* [Things to do]:
1. According to the COLLECT 2022 exhibition page, what year of exhibiting at the fair does this edition mark for Joanna Bird?
2. Continue the COLLECT 2022 exhibition page from its last sentence.

==== Source

COLLECT 2022

25th – 27th February 2022, Private Views 23rd – 24th February

Portico Rooms, S10

Somerset House, London

JOANNA BIRD IS DELIGHTED TO BE PRESENTING a selection of compelling new work for her eighteenth year of exhibiting at COLLECT. This year, the gallery will be showing outstanding examples of work by a selection of international artists, each of whom is supremely accomplished in their field: ceramics, glass, sculpture and lacquer.

Representing contemporary makers from across the world – Japan, Australia and Europe, Joanna will present their innovative and cutting-edge work within the historic context of works by past Masters.

COLLECT is the leading international fair for contemporary craft and design to be held at Somerset House, London, from 25–27 February 2022, with preview days on 23–24 February.

Artists exhibiting: Silvia Aguirre, Svend Bayer, Dawn Bendick, Halima Cassell, Steffen Dam, Pippin Drysdale, Elizabeth Fritsch, Marie-Rose Kahane for Yali Glass, Hattori Makiko, William Staite Murray, James Oughtibridge, Tanja Pak, Katharine Pleydell-Bouverie, Lucie Rie, Rupert Spira, Matthew Warner and Gregory Warren Wilson.

We would like to congratulate Dawn Bendick who has been shortlisted for the esteemed Brookfield Properties Craft Award 2022, in partnership with the Crafts Council. We will be presenting a selection of Dawn’s work at COLLECT, including an installation in the West Wing Niche.

Artists listed in alphabetical order

Silvia Aguirre

Silvia Aguirre has studied ceramics, mosaics and book conservation. After receiving a Higher National Diploma from the London College of Printing, she went to Japan and studied the basis of Japanese Lacquer and its restoration for two years. Since then, Aquirre has lived in Japan for 17 years, working mainly in Japanese Lacquer restoration and Kintsugi. Now back in her native Spain, she continues her studio practice in Kintsugi, Lacquer Restoration and original lacquer work. She also works to commission.

========
==== Data block

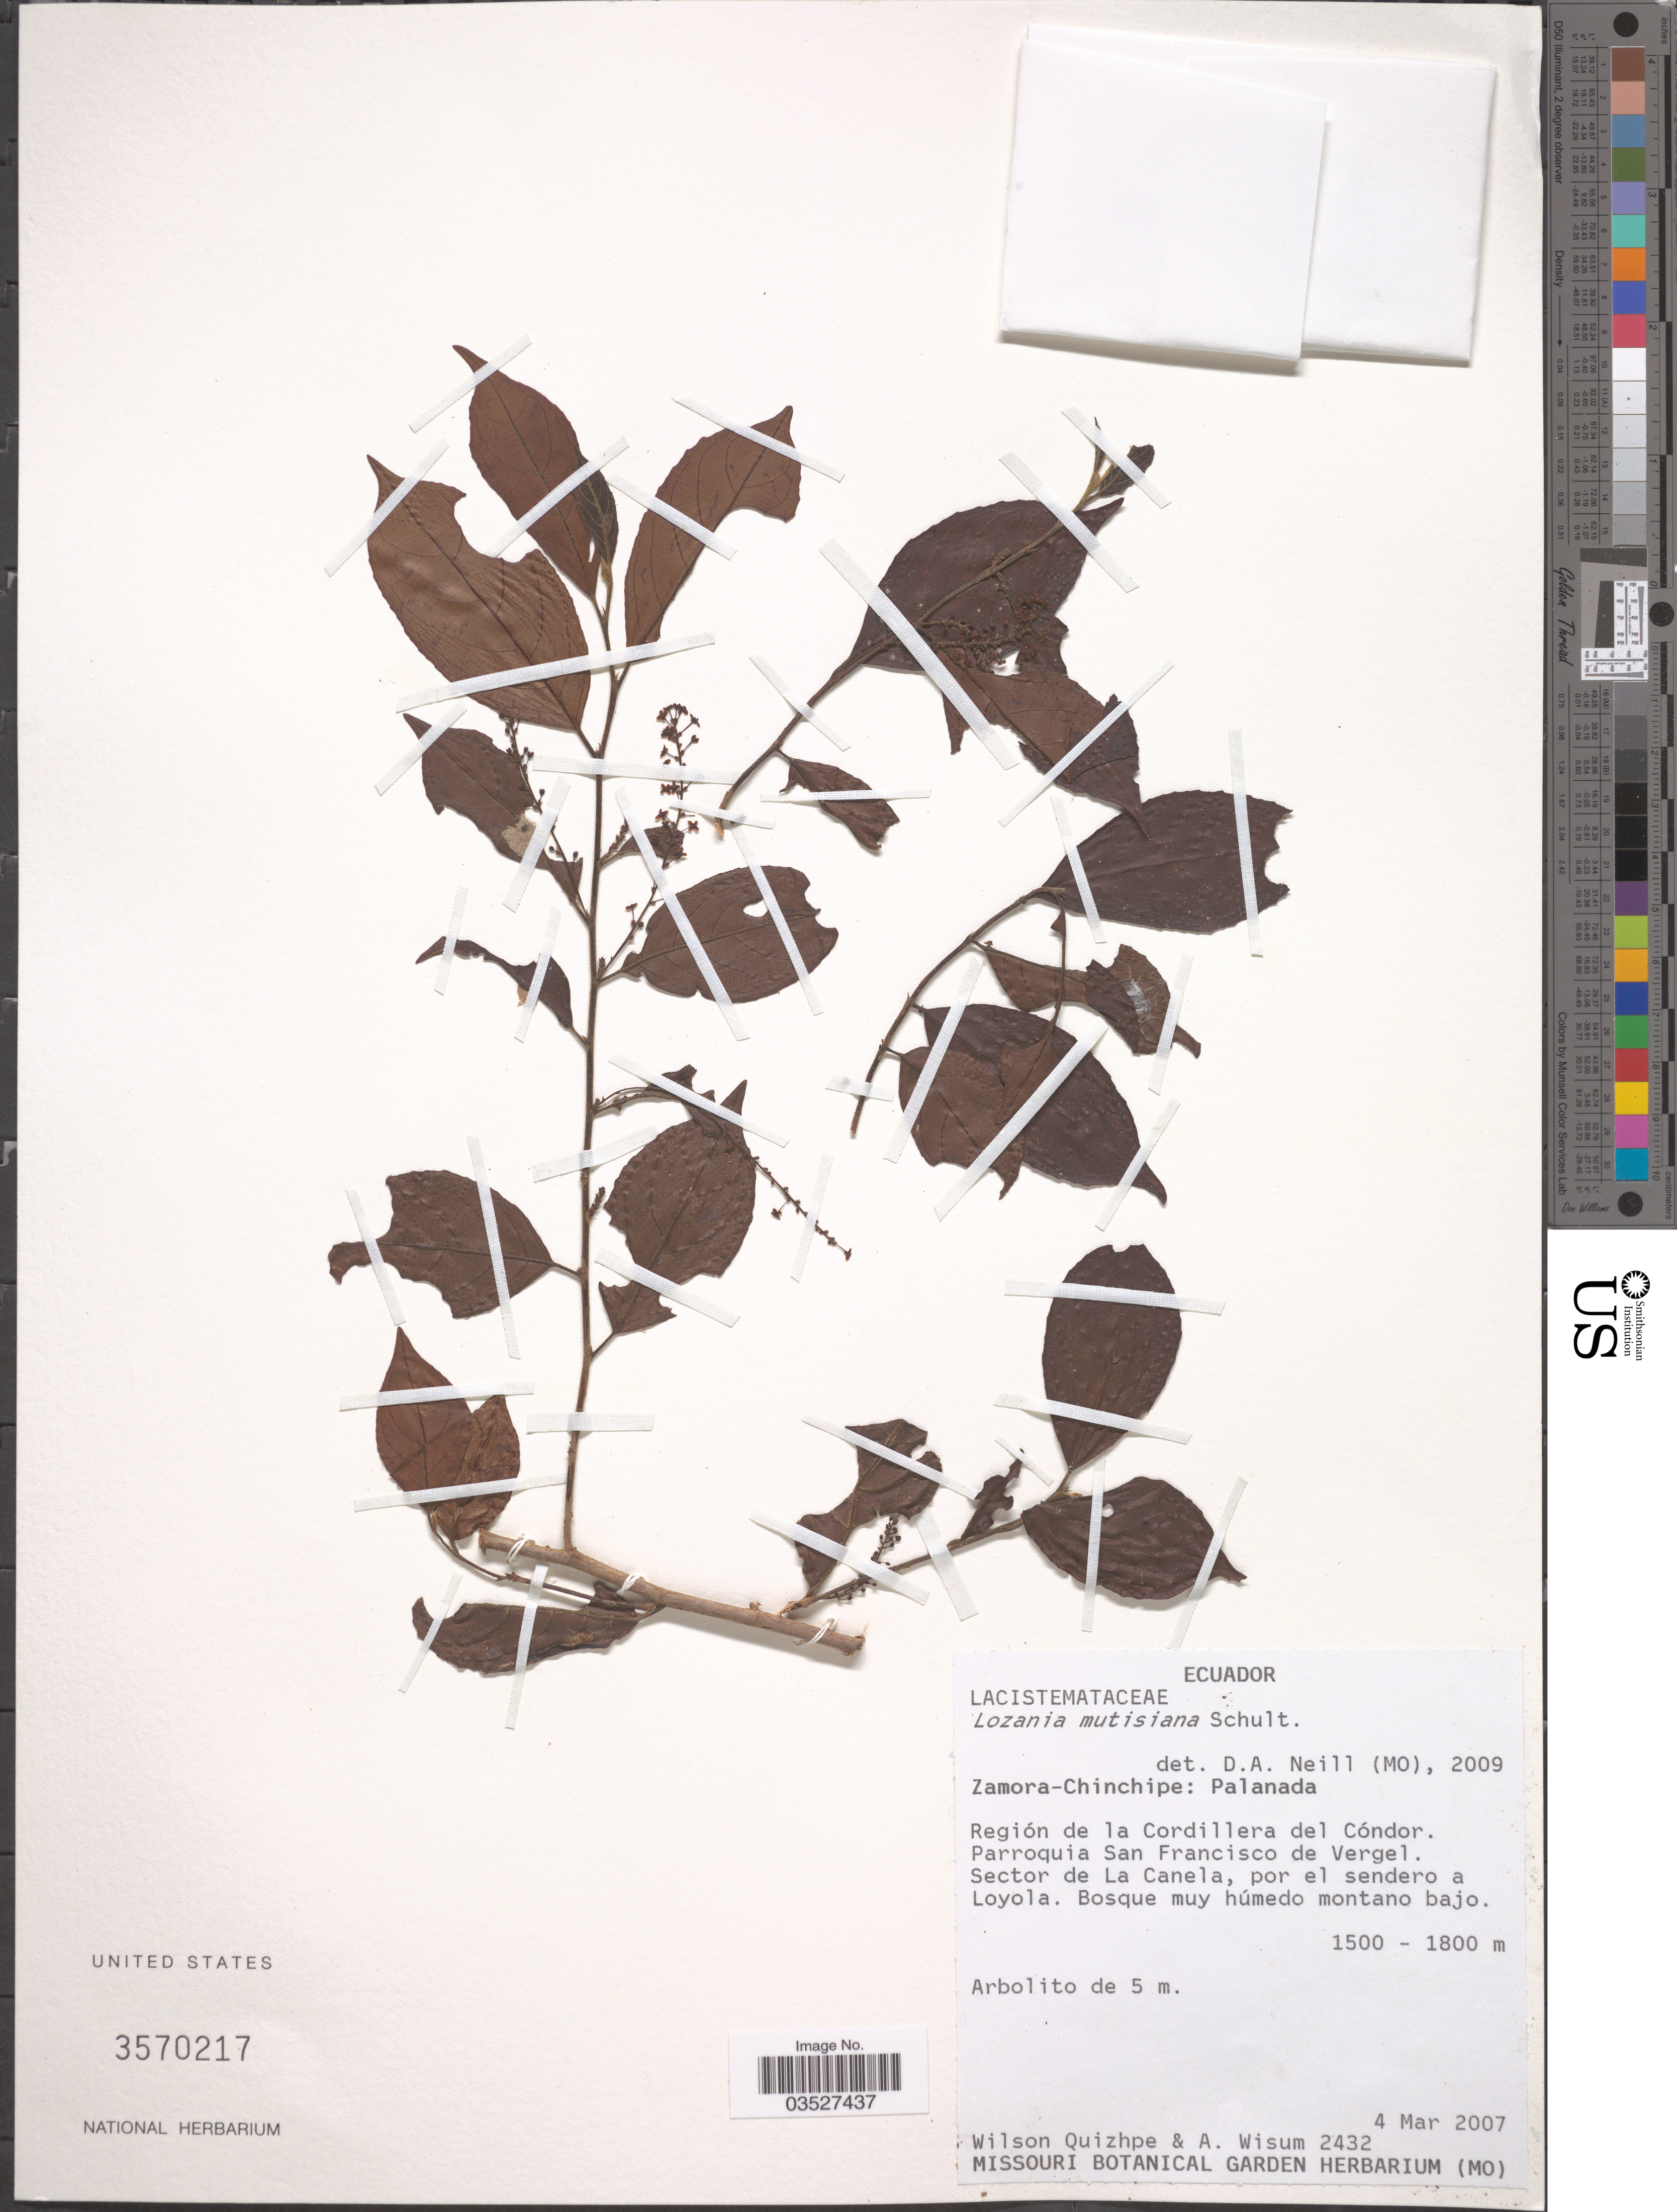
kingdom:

========

* [Answer list]:
1. Her eighteenth year.

2.
Svend Bayer

Svend Bayer is best known for his large amphorae, but also makes domestic wares. His work is wood-fired in a cross-drought, single-chamber 800 cubic feet kiln.

He was born of Swedish parents in Uganda in 1946, and came to England when he was sixteen. He studied at Exeter University from 1965 to 1968 and started working with Michael Cardew at Wenford Bridge in 1969. In 1972 he joined the Branham Pottery where he worked as a thrower for a year. After travelling in the Far East, Asia and the U.S. he set up his workshop in Devon.

Svend’s work is always strong in form. He modifies the long wood firings he undertakes to produce wonderful, deep and sophisticated glaze effects. He is represented in the following museums; V&A, Fitzwilliam, Exeter Museums, and he has been represented by Joanna Bird Pottery since 1994.

Dawn Bendick

Dawn Bendick is an artist working with time, light and dichroic glass. Bendick considers how the changing properties of a material can signal the passage of time. She works with a combination of natural and artificial lights to trigger changes in the colour of this unusual and magical material. Her work is inspired by natural light and our intuitive ability to track time without technology. By tapping into our peripheral senses she questions how we can become more aware of the changes in seasons, atmospheric light and weather.

Halima Cassell, MBE

Combining strong geometric patterns with architectural principles, Halima Cassell’s work exploits curvaceous lines and dramatic angles, producing contrasting areas of light and shade which manifest the universal language of pattern and create a sense of living architecture. Halima concentrates on simple forms as the basis of her work to maximise the impact of the complex surface patterns. Her exquisite, intricate carving in clay often produces small apertures where light can penetrate, adding to the theatrical, dramatic effect she seeks to convey.

Halima works in stoneware, porcelain, bronze, glass, wood, iron and concrete.

Michael Cardew

(1901-1983)

Michael Cardew was one of Bernard Leach’s first pupils. In 1926, he set up a traditional English pottery in Winchcombe, Gloucestershire. His aim was to produce functional, affordable pieces. He worked from grass roots, mixing his own clay body and all the pigments and glazes.

In 1939, he returned to Cornwall to set up a pottery at Wenford Bridge and in 1942, he established a pottery in Ghana. He trained West African potters and brought his western ideas and technology to the more traditional primitive pottery of West Africa.

Michael Cardew was a pioneer in his field and embraced cross cultural exchanges. He was awarded an MBE and a CBE. His work can be found in all major Public Collections. Joanna Bird was a student of Michael’s for three years in the 1970s.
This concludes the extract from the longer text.